海底に隠し続けた愛
※not固定ヒロイン。↑と同じ幼馴染み主。
アイスバーグside。
目が覚めた時、俺の隣で泣いているのはお前であって欲しかった、なんて。
ンマー、我ながら何とも理不尽な我が儘だな。
包帯を外しながら、アイスバーグはガレーラ仮本社の寝室を静かに見渡した。
いつも隣にいた秘書。長年、共に働いた職長達。
カリファ。カク。ルッチ。
つい先日まで在ったその存在を失った部屋は今、静寂を携え閑散としている。
最初の襲撃の後、彼が目覚めたのは女の泣き声に導かれてだった。暗闇の中、浮かんだのはもう久しく言葉を交わしていない彼女の姿。
"市長さん"
………もう何年になるだろう。
彼女が名前でなく俺をそう呼ぶようになったのは。
幼い頃からヒスイの声が好きだった。
勿論、彼女自身も。
朗らかに笑い、面倒見の良い彼女を見ていると自然と暖かな気持ちになれた。
ヒスイ。
呼べば嬉しそうに振り返ってくれた姿――はっきりと覚えていた筈のその笑顔が脳裏に朧気にしか浮かばない。馬鹿な事に漸くそこで気が付いた。
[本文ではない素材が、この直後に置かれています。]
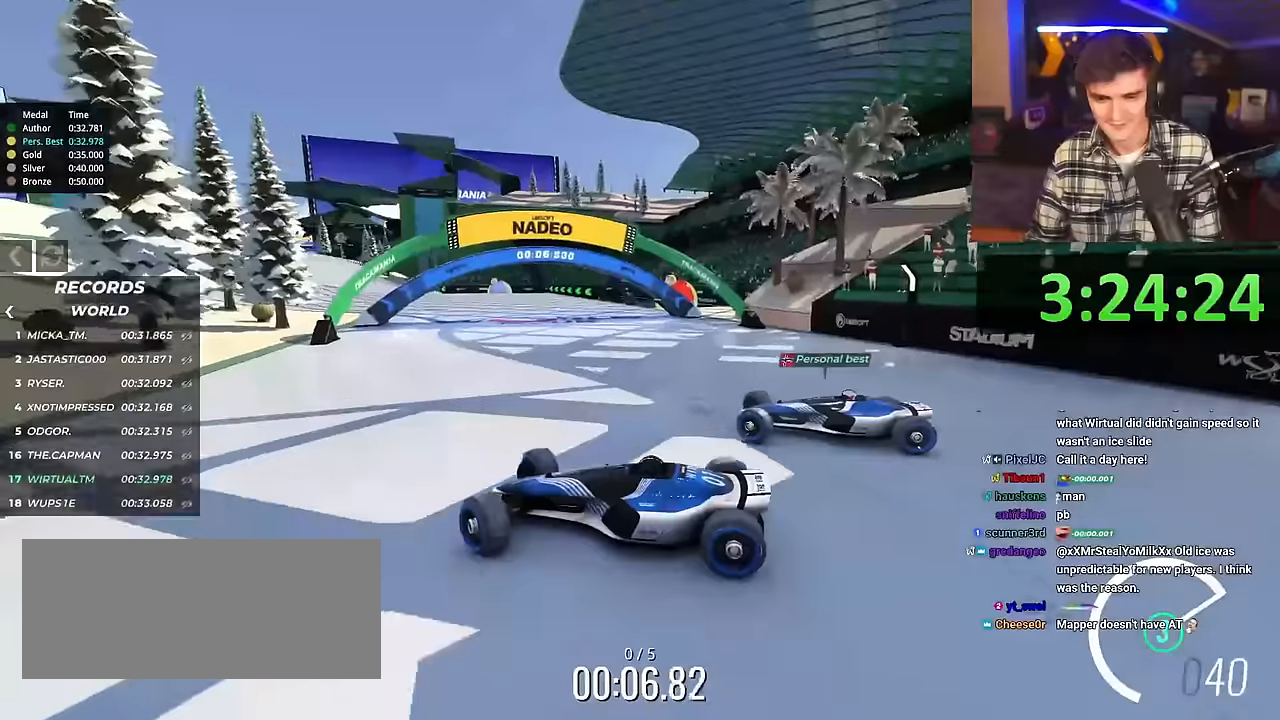
{"keys": ["right", "up"], "events": []}
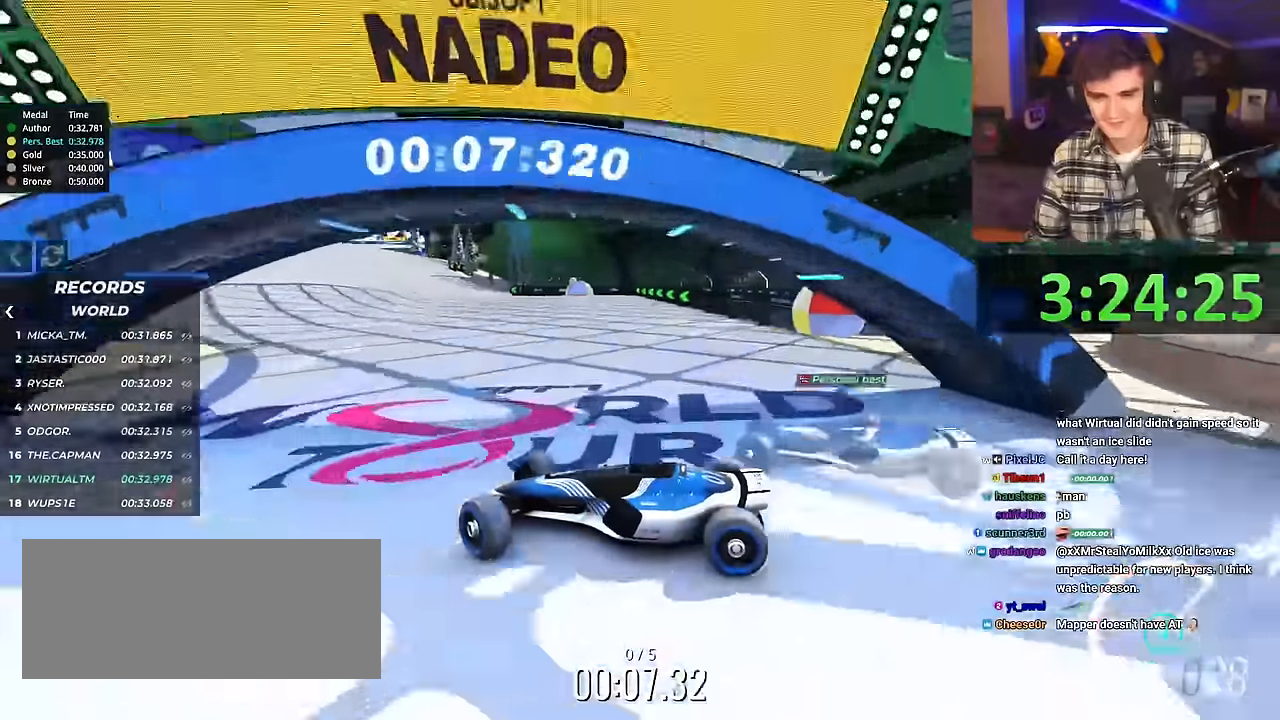
{"keys": ["right", "up"], "events": [[334, "brake", "down"], [384, "brake", "up"]]}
ああ、そう言えば俺もお前の名を随分長い事呼んでいないんだな。
「アイスバーグさんっ」
明るい部屋の中で生死の境をさ迷い目覚めた彼が一番に見たのはカリファの姿だけで、当然、ヒスイは彼の視界の何処にもありはしなかった。
***
プルトンの設計図はフランキーの手によって燃えた。長年の目に見えない楔と戦いは終わったが、年月により積み重なったしこりは消えない。
今更何とヒスイに声を掛けられるだろうか。
プルトンの事など話せる筈もなく、ただ曖昧に遠ざけた。詳しい事情は判らずとも彼女は察して離れた。言葉一つで片付けられるわけがない。
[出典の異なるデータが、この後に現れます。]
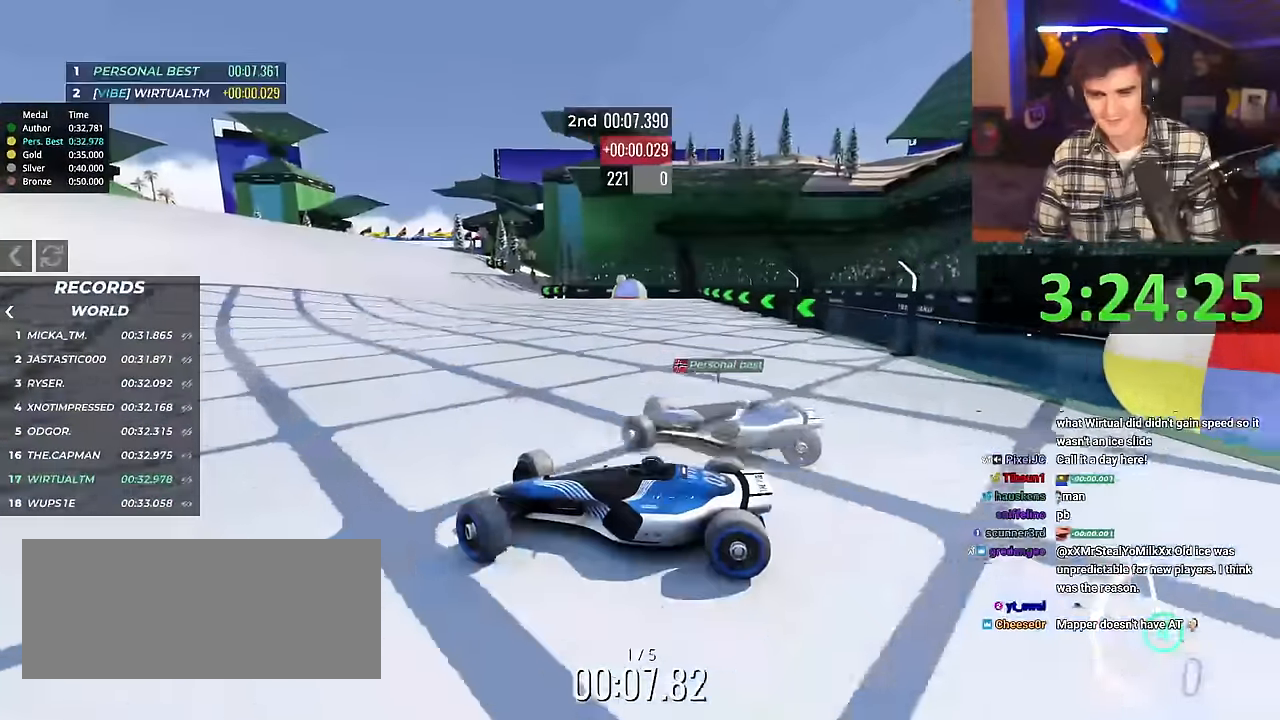
{"keys": ["right", "up"], "events": []}
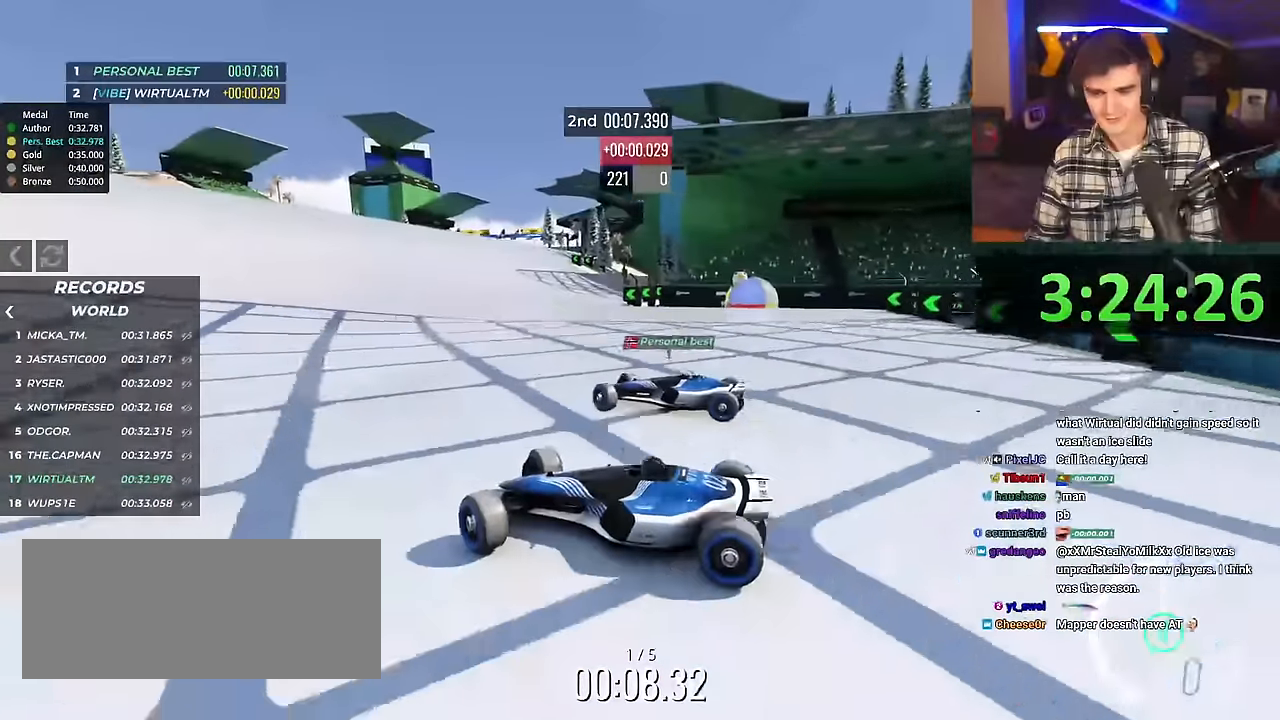
{"keys": ["right", "up"], "events": []}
会いたい思いは日に日に膨らんだが、それを実行に移す事は出来なかった。
そんな彼女を彼が久しく見たのはフランキーが島を出る船出の時だった。高台の群集の中、広大な海を駆けていくサウザントサニー号をヒスイは安堵した瞳で見つめていた。
ふと、その視線が水際に降りてアイスバーグに向けられる。どんな顔をしたものか。
内心、彼は酷く焦ったが、先にヒスイの方から優しい笑顔が送られた。
"ありがとう"
何に対して。フランキーが解放された事に対しての言葉だろうか。口元が一言、そう動いて、ヒスイは遠く見えなくなった船とアイスバーグに背を向けた。
刹那、彼女の目もとが寂しげに光った事に胸がざわつく。フランキーがヒスイを直前まで気にかけていた事は知っている。そして、彼女もまた陰ながらずっとフランキーを側で支えていた事も。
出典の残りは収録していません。